:: Given data

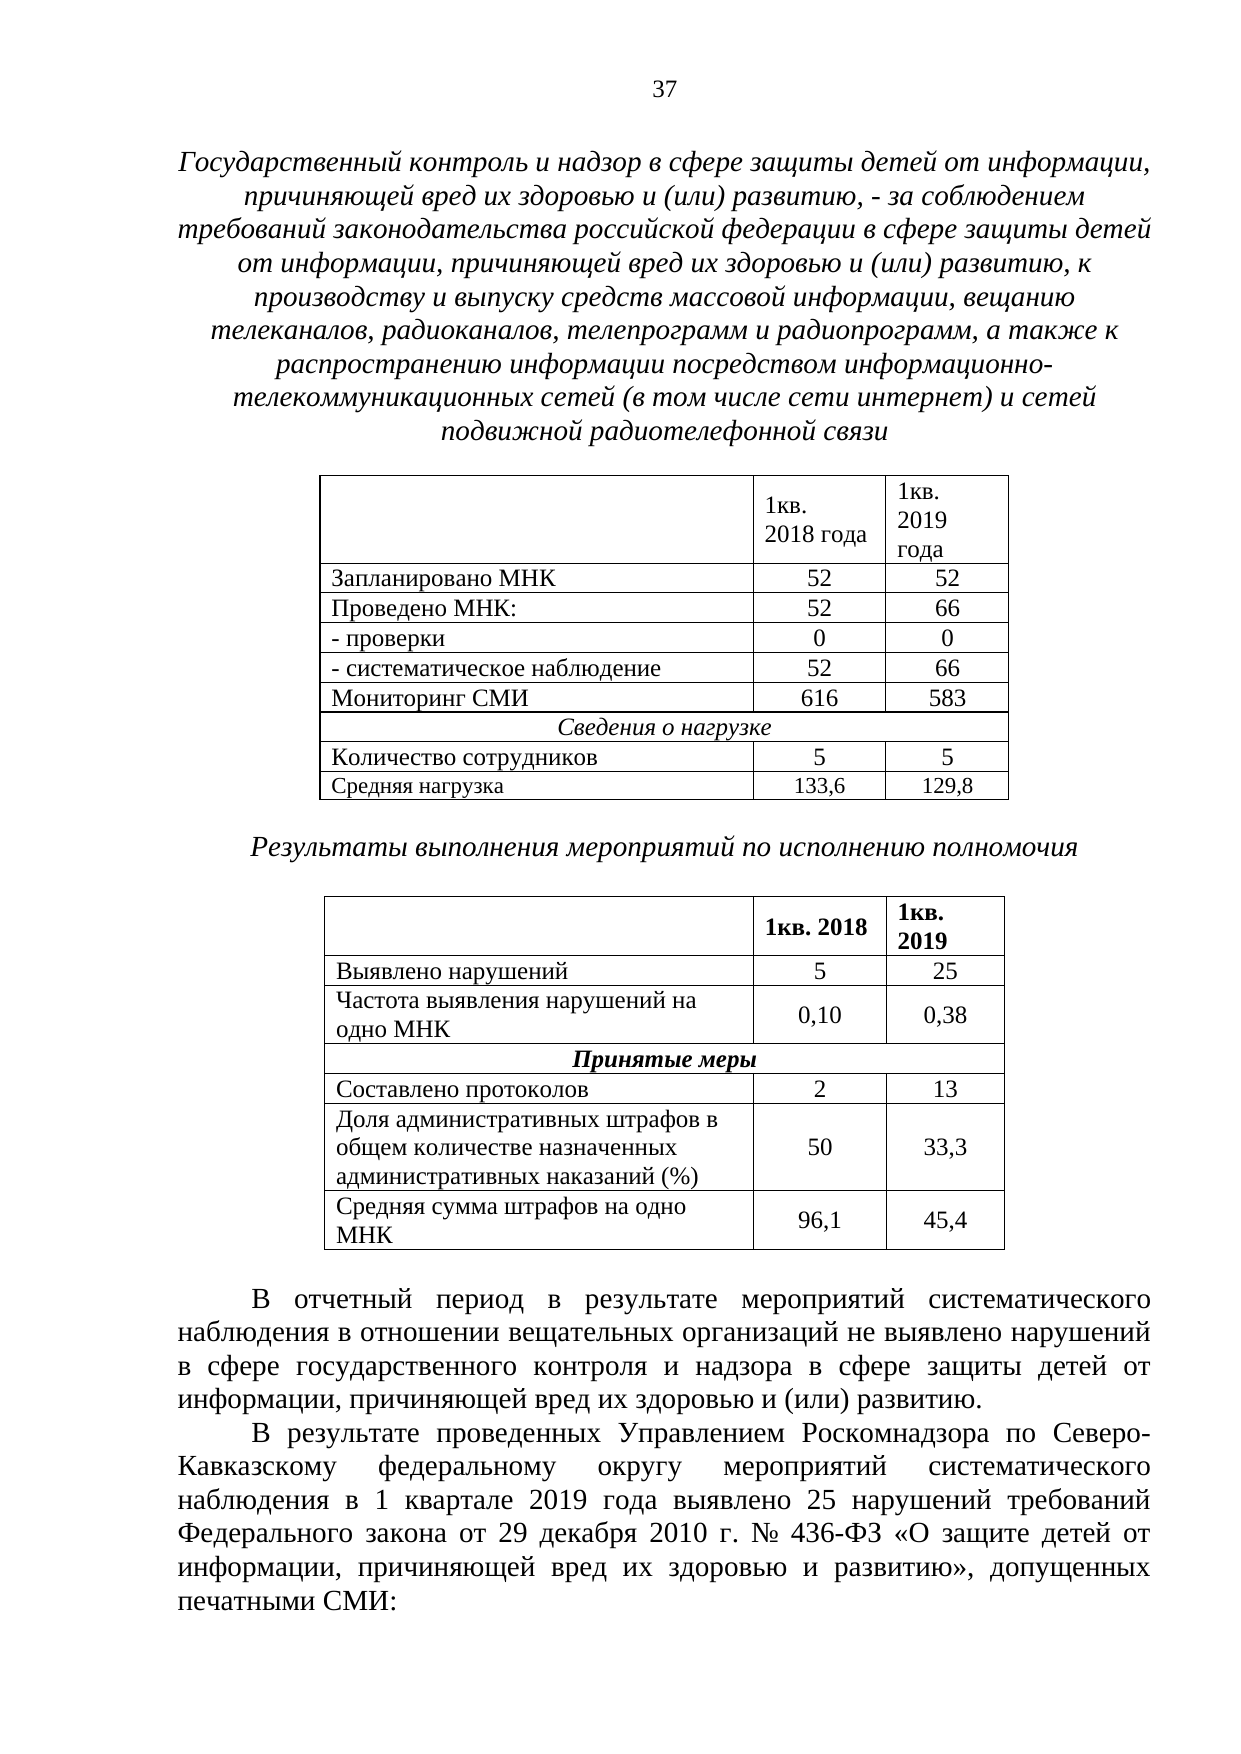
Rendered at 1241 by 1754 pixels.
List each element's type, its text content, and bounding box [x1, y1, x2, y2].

table_cell Мониторинг СМИ [321, 683, 753, 711]
table_header 1кв. 2018 [754, 897, 886, 955]
table_header [321, 476, 753, 562]
table_cell Выявлено нарушений [325, 956, 753, 984]
table_cell 133,6 [754, 772, 885, 799]
table_cell 13 [887, 1074, 1004, 1103]
table_cell 45,4 [887, 1191, 1004, 1248]
table_cell 50 [754, 1104, 886, 1190]
table_cell 0 [754, 623, 885, 652]
table_cell Количество сотрудников [321, 742, 753, 771]
table_cell Доля административных штрафов в общем количестве назначенных административных наказаний (%) [325, 1104, 753, 1190]
table_cell 5 [886, 742, 1008, 771]
table_cell Средняя сумма штрафов на одно МНК [325, 1191, 753, 1248]
table_cell 25 [887, 956, 1004, 984]
text Государственный контроль и надзор в сфере защиты детей от информации, причиняющей вред их здоровью и (или) развитию, - за соблюдением требований законодательства российской федерации в сфере защиты детей от информации, причиняющей вред их здоровью и (или) развитию, к производству и выпуску средств массовой информации, вещанию телеканалов, радиоканалов, телепрограмм и радиопрограмм, а также к распространению информации посредством информационно-телекоммуникационных сетей (в том числе сети интернет) и сетей подвижной радиотелефонной связи [177, 144, 1152, 446]
table_cell 52 [754, 564, 885, 592]
table_cell 129,8 [886, 772, 1008, 799]
table_cell 66 [886, 653, 1008, 682]
table_cell Проведено МНК: [321, 593, 753, 622]
table_cell 5 [754, 956, 886, 984]
table_header 1кв. 2019 [887, 897, 1004, 955]
table_cell 52 [754, 653, 885, 682]
text Результаты выполнения мероприятий по исполнению полномочия [177, 829, 1152, 863]
table_cell 5 [754, 742, 885, 771]
table_cell 96,1 [754, 1191, 886, 1248]
table_cell 33,3 [887, 1104, 1004, 1190]
table_cell 0 [886, 623, 1008, 652]
table_cell Частота выявления нарушений на одно МНК [325, 986, 753, 1043]
table_header [325, 897, 753, 955]
table_cell 52 [754, 593, 885, 622]
table_cell 66 [886, 593, 1008, 622]
table_cell Запланировано МНК [321, 564, 753, 592]
table_cell 583 [886, 683, 1008, 711]
table_cell Принятые меры [325, 1044, 1004, 1073]
table_cell 2 [754, 1074, 886, 1103]
table_cell Средняя нагрузка [321, 772, 753, 799]
table_cell Составлено протоколов [325, 1074, 753, 1103]
text В результате проведенных Управлением Роскомнадзора по Северо-Кавказскому федеральному округу мероприятий систематического наблюдения в 1 квартале 2019 года выявлено 25 нарушений требований Федерального закона от 29 декабря 2010 г. № 436-ФЗ «О защите детей от информации, причиняющей вред их здоровью и развитию», допущенных печатными СМИ: [177, 1415, 1152, 1616]
table_header 1кв. 2018 года [754, 476, 885, 562]
table_cell 52 [886, 564, 1008, 592]
table_cell 0,38 [887, 986, 1004, 1043]
table_cell - проверки [321, 623, 753, 652]
table_cell - систематическое наблюдение [321, 653, 753, 682]
table_cell 616 [754, 683, 885, 711]
text В отчетный период в результате мероприятий систематического наблюдения в отношении вещательных организаций не выявлено нарушений в сфере государственного контроля и надзора в сфере защиты детей от информации, причиняющей вред их здоровью и (или) развитию. [177, 1281, 1152, 1415]
table_cell Сведения о нагрузке [321, 713, 1008, 741]
table_cell 0,10 [754, 986, 886, 1043]
table_header 1кв. 2019 года [886, 476, 1008, 562]
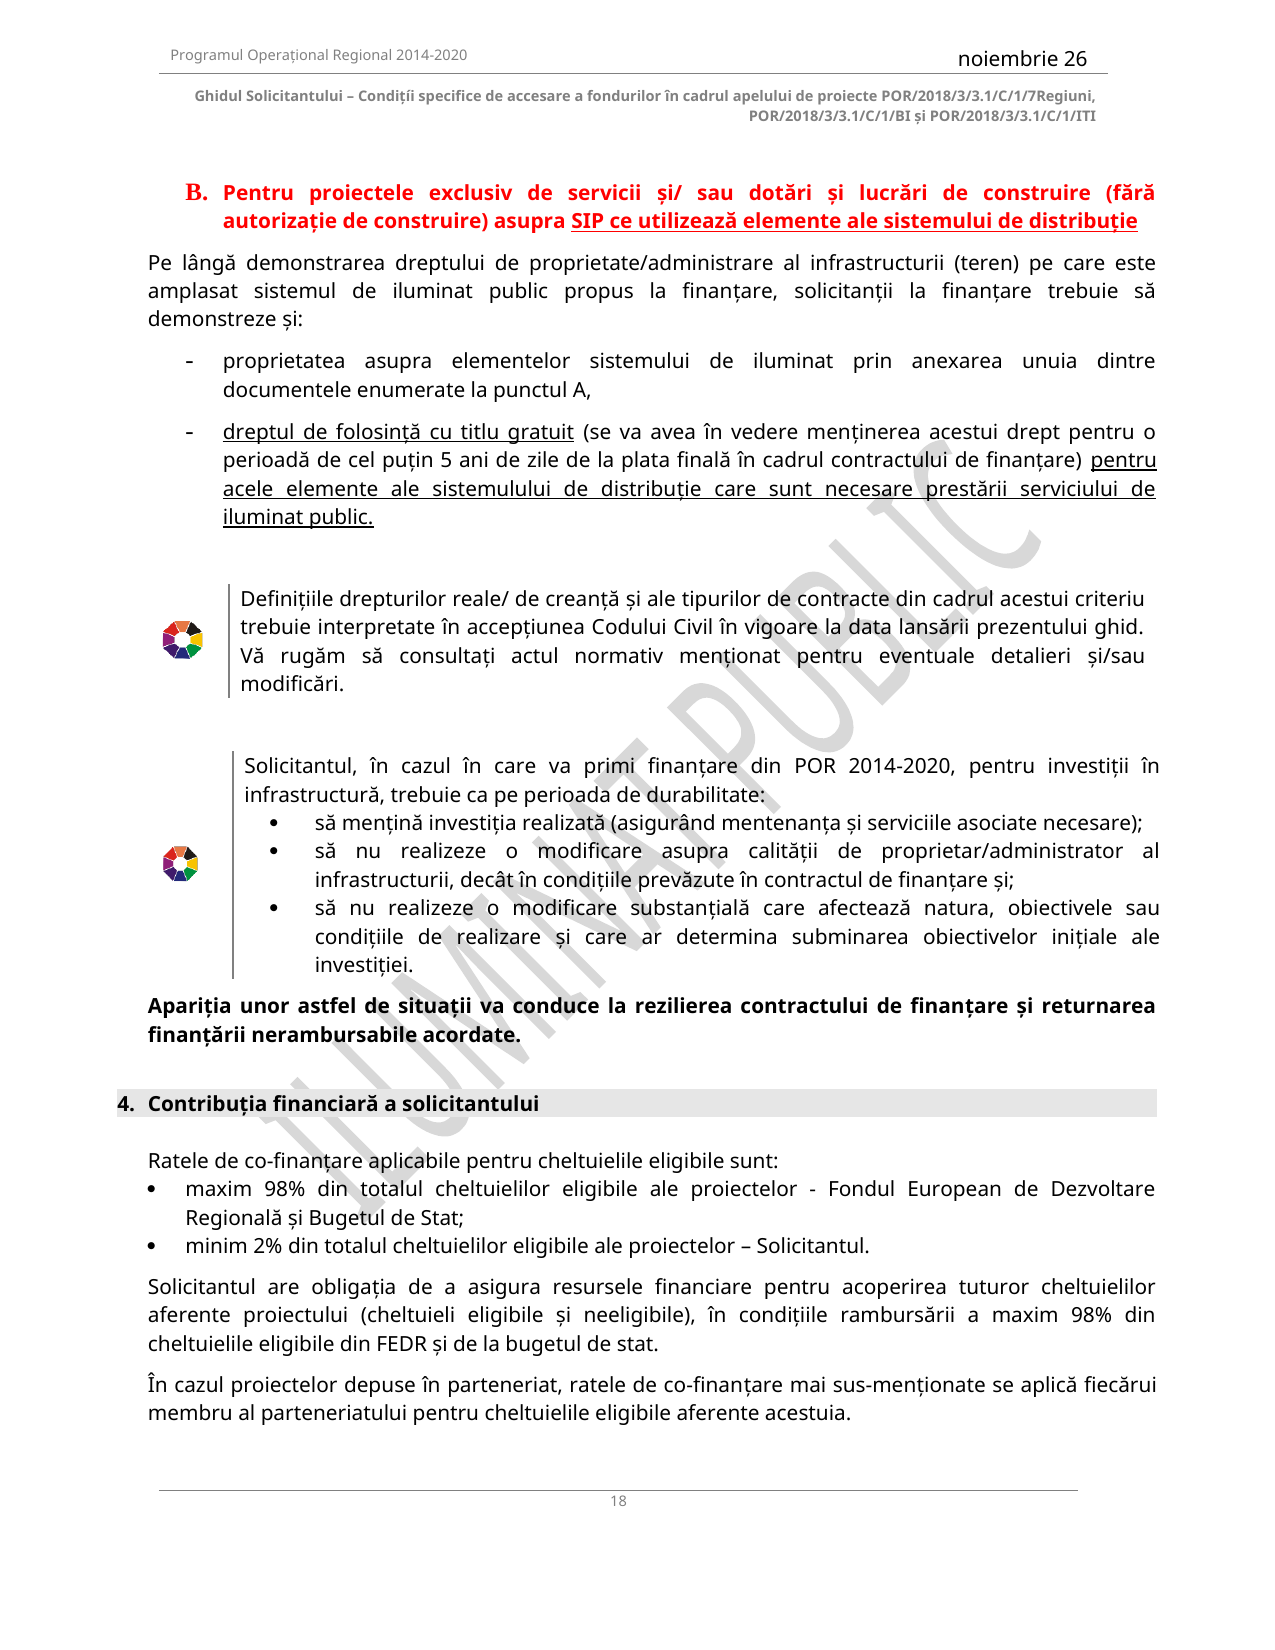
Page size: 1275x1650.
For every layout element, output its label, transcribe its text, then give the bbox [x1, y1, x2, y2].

list Pentru proiectele exclusiv de servicii și/ sau dotări și lucrări de construire (fără autorizație de construire) asupra SIP ce utilizează elemente ale sistemului de distribuție [185, 177, 1157, 235]
text Apariţia unor astfel de situaţii va conduce la rezilierea contractului de finanţare și returnarea finanțării nerambursabile acordate. [148, 991, 1157, 1048]
list minim 2% din totalul cheltuielilor eligibile ale proiectelor – Solicitantul. [148, 1231, 1157, 1260]
list Contribuţia financiară a solicitantului [117, 1089, 1157, 1117]
text În cazul proiectelor depuse în parteneriat, ratele de co-finanțare mai sus-menționate se aplică fiecărui membru al parteneriatului pentru cheltuielile eligibile aferente acestuia. [148, 1370, 1157, 1427]
text Pe lângă demonstrarea dreptului de proprietate/administrare al infrastructurii (teren) pe care este amplasat sistemul de iluminat public propus la finanțare, solicitanții la finanțare trebuie să demonstreze și: [148, 248, 1157, 333]
text Solicitantul are obligaţia de a asigura resursele financiare pentru acoperirea tuturor cheltuielilor aferente proiectului (cheltuieli eligibile şi neeligibile), în condiţiile rambursării a maxim 98% din cheltuielile eligibile din FEDR şi de la bugetul de stat. [148, 1272, 1157, 1357]
picture [158, 617, 209, 664]
table_header [148, 584, 228, 698]
list proprietatea asupra elementelor sistemului de iluminat prin anexarea unuia dintre documentele enumerate la punctul A, [185, 345, 1157, 403]
table_header Definițiile drepturilor reale/ de creanță și ale tipurilor de contracte din cadrul acestui criteriu trebuie interpretate în accepţiunea Codului Civil în vigoare la data lansării prezentului ghid. Vă rugăm să consultați actul normativ menţionat pentru eventuale detalieri și/sau modificări. [230, 584, 1157, 698]
list dreptul de folosinţă cu titlu gratuit (se va avea în vedere menținerea acestui drept pentru o perioadă de cel puțin 5 ani de zile de la plata finală în cadrul contractului de finanţare) pentru acele elemente ale sistemulului de distribuție care sunt necesare prestării serviciului de iluminat public. [185, 416, 1157, 531]
table_header Solicitantul, în cazul în care va primi finanțare din POR 2014-2020, pentru investiţii în infrastructură, trebuie ca pe perioada de durabilitate: să menţină investiţia realizată (asigurând mentenanţa şi serviciile asociate necesare); să nu realizeze o modificare asupra calităţii de proprietar/administrator al infrastructurii, decât în condițiile prevăzute în contractul de finanțare şi; să nu realizeze o modificare substanțială care afectează natura, obiectivele sau condițiile de realizare și care ar determina subminarea obiectivelor inițiale ale investiţiei. [234, 751, 1172, 979]
table_header [148, 751, 232, 979]
list maxim 98% din totalul cheltuielilor eligibile ale proiectelor - Fondul European de Dezvoltare Regională şi Bugetul de Stat; [148, 1174, 1157, 1231]
text Ratele de co-finanţare aplicabile pentru cheltuielile eligibile sunt: [148, 1146, 1157, 1174]
picture [158, 843, 203, 887]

::::

Required action — As you read the records above, find each line that contains "sistemului" and copy it.

Response to this exercise —
list Pentru proiectele exclusiv de servicii și/ sau dotări și lucrări de construire (fără autorizație de construire) asupra SIP ce utilizează elemente ale sistemului de distribuție [185, 177, 1157, 235]
list proprietatea asupra elementelor sistemului de iluminat prin anexarea unuia dintre documentele enumerate la punctul A, [185, 345, 1157, 403]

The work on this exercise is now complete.